Further, Paul as a prisoner of Rome is not shy about reminding Philemon of his full authority as apostle. This is the effect of the elaborate opening of the letter, much more expansive than a merely personal letter would be. It establishes the letter as a public and ecclesiastical communication not only in the apostolic blessings of “grace and peace,” but especially in naming Timothy as a fellow-writer, and Apphia, Archippus, and the entire “church in your house” as recipients (vv. 1-3). Even though Paul continues the letter in the singular “you” (e.g., vv. 4-7), as apostle he is ensuring that the decision regarding Onesimus be made in community.3

And as noted above, Paul is perfectly willing to layer that connection with another more personal one: Philemon, like Onesimus after him, is also a personal convert of Paul. Not only does this bind him to consider Paul’s wishes, but it also places him alongside Onesimus in undeniable equality. But Paul does not allow this potentially manipulative implication to stand for long; he subsumes all these connections in the brotherhood in Christ that levels all three at the same time as it enriches all three (vv. 16, 19, 20). Finally Paul is appealing simply as one Christian to another.4

Martin Luther recognized the saving role of the relationships that Paul invoked—that in binding himself to Philemon on the one hand and to Onesimus on the other, he himself personalized the renewed relationship and the reconciliation. Luther glimpses in Paul’s mediation the mediation of the cross itself.5 N. T. Wright affirms that in an ecclesiastical key: as Paul identifies himself with both parties, “the church, instead of fragmenting, grows ‘into Christ.’”6

In a discussion of Galatians 3:28 (“There is no longer Jew or Greek, there is no longer slave or free, there is no longer male and female, for you are all one in Christ.”) Sandra Hack Polaski makes the point that whereas Galatians, and indeed Paul’s calling as apostle to the Gentiles, had everything to do with addressing the relationship of “Jew and Greek,” “his commitment to ‘no slave or free’ and ‘no male and female’ is more ambiguously expressed in his writings because it was less in his theological focus.”7 She reminds us that the tasks implied by Paul, in relation to racial and gender inequalities, have this been left open to be addressed in each generation as God so calls. It was not Paul’s calling to fight the Roman institution of slavery. But it was his calling as a leader to explore every real advantage on behalf of the gospel, as it was his calling as a “mere” Christian to goad other “mere” Christians into living more and more consistently in the grace of Christ.

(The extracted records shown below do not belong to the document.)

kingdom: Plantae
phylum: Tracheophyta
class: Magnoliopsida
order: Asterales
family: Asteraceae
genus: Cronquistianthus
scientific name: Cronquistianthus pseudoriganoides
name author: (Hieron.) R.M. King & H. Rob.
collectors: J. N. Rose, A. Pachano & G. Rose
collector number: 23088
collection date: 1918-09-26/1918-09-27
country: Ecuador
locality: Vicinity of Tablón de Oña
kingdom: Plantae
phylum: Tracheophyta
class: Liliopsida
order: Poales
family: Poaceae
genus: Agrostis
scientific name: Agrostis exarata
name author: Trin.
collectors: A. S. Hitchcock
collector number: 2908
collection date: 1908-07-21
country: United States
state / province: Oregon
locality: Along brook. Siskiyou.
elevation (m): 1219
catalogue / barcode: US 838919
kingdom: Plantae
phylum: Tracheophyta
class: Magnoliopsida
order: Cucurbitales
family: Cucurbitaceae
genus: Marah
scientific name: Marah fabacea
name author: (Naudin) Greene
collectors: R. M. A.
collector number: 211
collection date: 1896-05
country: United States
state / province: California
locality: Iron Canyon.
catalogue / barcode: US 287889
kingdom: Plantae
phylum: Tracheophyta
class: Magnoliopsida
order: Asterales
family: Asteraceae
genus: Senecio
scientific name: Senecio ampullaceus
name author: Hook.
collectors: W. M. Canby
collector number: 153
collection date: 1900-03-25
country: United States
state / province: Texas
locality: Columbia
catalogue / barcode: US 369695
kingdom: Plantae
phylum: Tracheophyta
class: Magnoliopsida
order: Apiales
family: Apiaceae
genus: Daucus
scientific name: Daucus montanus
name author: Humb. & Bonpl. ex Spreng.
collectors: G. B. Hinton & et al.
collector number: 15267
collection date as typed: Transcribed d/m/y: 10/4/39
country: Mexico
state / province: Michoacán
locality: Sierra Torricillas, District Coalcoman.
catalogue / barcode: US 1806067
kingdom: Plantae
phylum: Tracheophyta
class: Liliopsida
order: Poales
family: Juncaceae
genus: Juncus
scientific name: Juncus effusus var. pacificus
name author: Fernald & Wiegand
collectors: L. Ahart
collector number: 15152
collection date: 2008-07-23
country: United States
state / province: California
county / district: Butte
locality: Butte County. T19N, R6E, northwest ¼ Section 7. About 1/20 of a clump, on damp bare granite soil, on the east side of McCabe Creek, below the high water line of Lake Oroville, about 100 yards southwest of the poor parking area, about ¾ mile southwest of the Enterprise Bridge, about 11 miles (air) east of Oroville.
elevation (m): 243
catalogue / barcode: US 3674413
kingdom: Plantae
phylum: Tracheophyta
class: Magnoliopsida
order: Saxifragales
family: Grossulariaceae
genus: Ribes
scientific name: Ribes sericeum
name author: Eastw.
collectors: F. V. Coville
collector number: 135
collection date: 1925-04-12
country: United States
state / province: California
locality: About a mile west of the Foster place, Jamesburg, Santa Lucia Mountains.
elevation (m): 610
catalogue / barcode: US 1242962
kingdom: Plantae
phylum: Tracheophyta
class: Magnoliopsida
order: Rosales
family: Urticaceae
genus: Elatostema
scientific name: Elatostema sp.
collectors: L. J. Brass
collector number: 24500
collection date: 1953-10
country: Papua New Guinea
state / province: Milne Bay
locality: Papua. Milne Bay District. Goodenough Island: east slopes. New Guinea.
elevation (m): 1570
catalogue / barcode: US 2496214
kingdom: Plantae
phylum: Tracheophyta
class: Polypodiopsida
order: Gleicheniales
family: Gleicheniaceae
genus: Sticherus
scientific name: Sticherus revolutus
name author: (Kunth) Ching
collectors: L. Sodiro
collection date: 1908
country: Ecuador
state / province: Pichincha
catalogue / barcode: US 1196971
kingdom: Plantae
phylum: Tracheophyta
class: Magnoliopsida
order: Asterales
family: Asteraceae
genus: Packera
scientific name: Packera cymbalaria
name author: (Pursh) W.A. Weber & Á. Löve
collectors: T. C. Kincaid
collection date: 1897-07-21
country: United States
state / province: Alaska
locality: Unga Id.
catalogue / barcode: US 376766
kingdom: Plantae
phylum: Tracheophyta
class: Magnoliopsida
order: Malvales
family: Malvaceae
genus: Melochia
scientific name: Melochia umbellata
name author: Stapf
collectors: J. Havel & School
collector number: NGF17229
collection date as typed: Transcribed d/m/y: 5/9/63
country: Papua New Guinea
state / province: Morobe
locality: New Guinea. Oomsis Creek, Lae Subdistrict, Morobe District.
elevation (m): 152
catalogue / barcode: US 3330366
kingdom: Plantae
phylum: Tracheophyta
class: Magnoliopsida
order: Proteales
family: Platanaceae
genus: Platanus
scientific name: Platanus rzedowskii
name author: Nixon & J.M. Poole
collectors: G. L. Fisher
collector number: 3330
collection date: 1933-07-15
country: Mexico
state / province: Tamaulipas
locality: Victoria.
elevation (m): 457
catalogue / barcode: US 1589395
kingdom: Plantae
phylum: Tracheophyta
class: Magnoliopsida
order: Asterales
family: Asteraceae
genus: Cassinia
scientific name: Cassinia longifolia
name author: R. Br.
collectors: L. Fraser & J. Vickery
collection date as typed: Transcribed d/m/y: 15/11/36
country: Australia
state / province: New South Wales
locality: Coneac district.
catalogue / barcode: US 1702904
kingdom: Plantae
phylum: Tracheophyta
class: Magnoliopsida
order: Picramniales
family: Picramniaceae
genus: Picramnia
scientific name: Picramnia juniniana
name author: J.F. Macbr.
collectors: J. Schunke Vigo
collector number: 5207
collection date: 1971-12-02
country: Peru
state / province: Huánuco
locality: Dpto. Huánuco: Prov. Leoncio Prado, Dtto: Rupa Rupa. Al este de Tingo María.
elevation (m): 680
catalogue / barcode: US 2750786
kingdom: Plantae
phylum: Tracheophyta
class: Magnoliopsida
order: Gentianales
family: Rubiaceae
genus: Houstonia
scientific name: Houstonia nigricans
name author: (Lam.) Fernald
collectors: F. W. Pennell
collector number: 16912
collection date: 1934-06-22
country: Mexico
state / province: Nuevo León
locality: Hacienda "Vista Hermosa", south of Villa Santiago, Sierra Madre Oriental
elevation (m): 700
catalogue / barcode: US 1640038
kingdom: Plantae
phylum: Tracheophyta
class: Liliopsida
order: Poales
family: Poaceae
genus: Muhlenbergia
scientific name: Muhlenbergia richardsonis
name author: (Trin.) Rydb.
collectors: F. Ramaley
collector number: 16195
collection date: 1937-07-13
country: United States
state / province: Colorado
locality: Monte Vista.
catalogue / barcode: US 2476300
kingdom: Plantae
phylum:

1 The similarity between the letters to the Colossians and to Philemon, especially in the persons mentioned in both as companions of Paul (Col. 4:9-14; 17; Phlm. 2, 23), convince most scholars that Philemon is a leader in the Colossian church. Many now hold that Paul was imprisoned in Ephesus, some 100 miles away, a distance Onesimus could easily have traveled, whether as a runaway to Ephesus or as an emissary back to Colossae. Although there is no clear account of an Ephesian imprisonment in the NT, Paul mentions numerous imprisonments in 2 Cor. 11:23, more than Acts or his epistles record in detail; and 1 Cor. 11:32 mentions hardships in Ephesus in particular. See the discussion of Eduard Lohse, Colossians and Philemon (Hermeneia. Philadelphia: Fortress, 1968), pp. 165-167.

2 See the convenient discussion in N. T. Wright, Colossians and Philemon (TNTC. Grand Rapids, Eerdmans, 1986), pp. 166-170.

3 Paul’s confidence in Philemon’s “obedience,” v. 21, may also echo an apostolic perspective; Paul “received grace and apostleship to bring about obedience of faith among all the Gentiles,” Rom. 1:5.

4 N. T. Wright, p. 168, identifies Paul’s prayer for fellowship, “koinonia,” in v. 6 as “the driving force of the whole letter.”

5 Lohse gives Luther’s long comment, p. 188.

6 N. T. Wright, p. 168.

7 Sandra Hack Polaski, A Feminist Introduction to Paul (St. Louis: Chalice, 2005), p. 75.